L’accoglienza del dubbio all’interno del percorso di fede significa poi apertura al dialogo – che vuol dire accortezza e lentezza nel giudizio – ma significa anche scegliere di dubitare, di assumere e sviluppare un pensiero critico nei confronti di ciò che mi sta attorno. Credo profondamente che Dio desideri intervenire nella storia di soggetti pensanti piuttosto che di automi stanchi o incapaci di riflettere e credo che questo sia un aspetto da non dimenticare anche nell’ambito della formazione delle generazioni più giovani. Da Agape ai gruppi giovanili, dalla comunità locale alla Facoltà, ho incontrato e lavorato in luoghi che mi hanno chiesto di lasciarmi mettere in discussione: da Dio innanzitutto, dal testo biblico, dall’altra che incontro, dall’altro che non posso incontrare.

La Fgei ha avuto una parte fondamentale in questo mio percorso, per essere stato uno dei principali soggetti che hanno suscitato e accompagnato la mia vocazione. Grazie a essa e a realtà come quelle dei centri giovanili e della Cevaa, ho incontrato sorelle e fratelli che mi hanno testimoniato la passione per Dio e il servizio del prossimo, aiutandomi a dare forma all’immagine del ministero pastorale che sento più vicina. È molto forte in me, inoltre, la convinzione che una Chiesa per essere tale deve essere diaconia. Questa dimensione, intesa come segno visibile e concreto che anticipa e annuncia la venuta del Regno, non può mancare nella vita di una comunità che si confessa credente: è essenziale per poter essere chiese responsabili, aperte alla costruzione di relazioni e dinamiche alternative, pronte ad affermare la dignità dove solitamente si sostiene l’esclusione, capaci di difendere i diritti dei poveri e aiutare le più deboli a rialzarsi. Non posso dimenticare un versetto di Isaia che dice «Io, il Signore, sono il primo; io sarò con gli ultimi».
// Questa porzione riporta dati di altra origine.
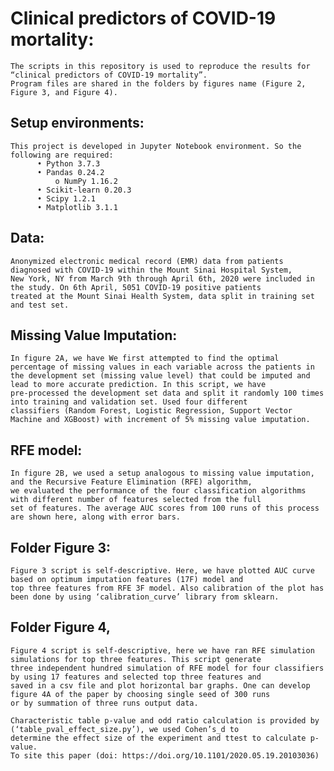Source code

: # Clinical predictors of COVID-19 mortality:

    The scripts in this repository is used to reproduce the results for “clinical predictors of COVID-19 mortality”. 
    Program files are shared in the folders by figures name (Figure 2, Figure 3, and Figure 4). 
    
## Setup environments: 

    This project is developed in Jupyter Notebook environment. So the following are required:
          •	Python 3.7.3
          •	Pandas 0.24.2
              o	NumPy 1.16.2
          •	Scikit-learn 0.20.3
          •	Scipy 1.2.1
          •	Matplotlib 3.1.1
          
## Data: 

    Anonymized electronic medical record (EMR) data from patients diagnosed with COVID-19 within the Mount Sinai Hospital System, 
    New York, NY from March 9th through April 6th, 2020 were included in the study. On 6th April, 5051 COVID-19 positive patients 
    treated at the Mount Sinai Health System, data split in training set and test set.

## Missing Value Imputation: 

    In figure 2A, we have We first attempted to find the optimal percentage of missing values in each variable across the patients in 
    the development set (missing value level) that could be imputed and lead to more accurate prediction. In this script, we have 
    pre-processed the development set data and split it randomly 100 times into training and validation set. Used four different 
    classifiers (Random Forest, Logistic Regression, Support Vector Machine and XGBoost) with increment of 5% missing value imputation.
 
## RFE model: 

    In figure 2B, we used a setup analogous to missing value imputation, and the Recursive Feature Elimination (RFE) algorithm, 
    we evaluated the performance of the four classification algorithms with different number of features selected from the full
    set of features. The average AUC scores from 100 runs of this process are shown here, along with error bars.
 
## Folder Figure 3: 

    Figure 3 script is self-descriptive. Here, we have plotted AUC curve based on optimum imputation features (17F) model and 
    top three features from RFE 3F model. Also calibration of the plot has been done by using ‘calibration_curve’ library from sklearn.
    
## Folder Figure 4, 

    Figure 4 script is self-descriptive, here we have ran RFE simulation simulations for top three features. This script generate
    three independent hundred simulation of RFE model for four classifiers by using 17 features and selected top three features and
    saved in a csv file and plot horizontal bar graphs. One can develop figure 4A of the paper by choosing single seed of 300 runs 
    or by summation of three runs output data.
   
    Characteristic table p-value and odd ratio calculation is provided by (‘table_pval_effect_size.py’), we used Cohen’s_d to 
    determine the effect size of the experiment and ttest to calculate p-value.  
    To site this paper (doi: https://doi.org/10.1101/2020.05.19.20103036)
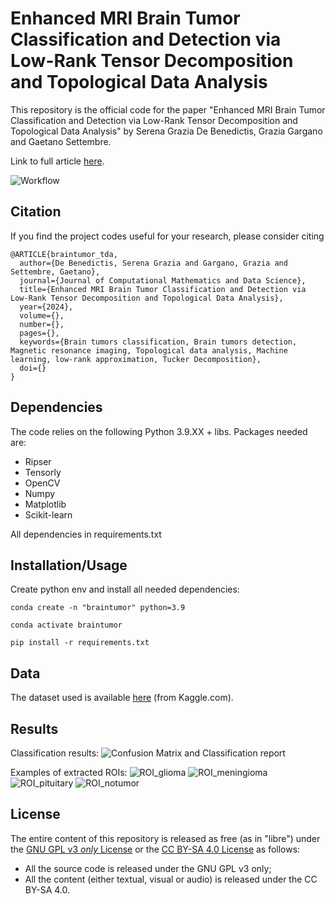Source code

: # Enhanced MRI Brain Tumor Classification and Detection via Low-Rank Tensor Decomposition and Topological Data Analysis

This repository is the official code for the paper "Enhanced MRI Brain Tumor Classification and Detection via Low-Rank Tensor Decomposition and Topological Data Analysis" by Serena Grazia De Benedictis, Grazia Gargano and Gaetano Settembre.

Link to full article [here](https://pages.github.com/).

![Workflow](https://github.com/gaetanosettembre/BrainTumor/blob/main/images/workflow_BT.png?raw=true)


## Citation
If you find the project codes useful for your research, please consider citing


```
@ARTICLE{braintumor_tda,
  author={De Benedictis, Serena Grazia and Gargano, Grazia and Settembre, Gaetano},
  journal={Journal of Computational Mathematics and Data Science}, 
  title={Enhanced MRI Brain Tumor Classification and Detection via Low-Rank Tensor Decomposition and Topological Data Analysis}, 
  year={2024},
  volume={},
  number={},
  pages={},
  keywords={Brain tumors classification, Brain tumors detection, Magnetic resonance imaging, Topological data analysis, Machine learning, low-rank approximation, Tucker Decomposition},
  doi={}
}

```

## Dependencies

The code relies on the following Python 3.9.XX + libs. Packages needed are:
 
* Ripser
* Tensorly
* OpenCV
* Numpy
* Matplotlib
* Scikit-learn

All dependencies in requirements.txt

## Installation/Usage

Create python env and install all needed dependencies:

    conda create -n "braintumor" python=3.9

    conda activate braintumor

    pip install -r requirements.txt

## Data

The dataset used is available [here](https://www.kaggle.com/datasets/masoudnickparvar/brain-tumor-mri-dataset) (from Kaggle.com).

## Results

Classification results:
![Confusion Matrix and Classification report](https://github.com/gaetanosettembre/BrainTumor/blob/main/images/res_cls.png?raw=true)

Examples of extracted ROIs:
![ROI_glioma](https://github.com/gaetanosettembre/BrainTumor/blob/main/images/roi_glioma.png)
![ROI_meningioma](https://github.com/gaetanosettembre/BrainTumor/blob/main/images/roi_meningioma.png)
![ROI_pituitary](https://github.com/gaetanosettembre/BrainTumor/blob/main/images/roi_pituitary.png)
![ROI_notumor](https://github.com/gaetanosettembre/BrainTumor/blob/main/images/roi_notumor.png)

## License

The entire content of this repository is released as free (as in "libre") under the [GNU GPL v3 _only_ License](LICENSE) or the [CC BY-SA 4.0 License](https://creativecommons.org/licenses/by-sa/4.0/legalcode) as follows:

- All the source code is released under the GNU GPL v3 only;
- All the content (either textual, visual or audio) is released under the CC BY-SA 4.0.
Sarei felice di poter proseguire il mio servizio in questa piccola Chiesa attraverso la predicazione dell’Evangelo, la cura pastorale e l’impegno nella vita comunitaria, vivendo il ruolo pastorale come un’opportunità: per annunciare l’Amore di Dio, per prendersi il tempo di incontrare le persone nelle fragilità come negli entusiasmi, per riconoscere e valorizzare i doni altrui. Perché essa possa confermarsi – come recita un atto sinodale dell’ultima sessione rioplatense – «una Chiesa in cui viene voglia di stare».
Prego Dio di non farmi mancare sostegno e speranza e di concedermi di svolgere il ministero pastorale al servizio di una Chiesa che, affondando le proprie radici nella sequela di Gesù, mi auguro continui ad accettare la sfida del cambiamento senza esserne impaurita.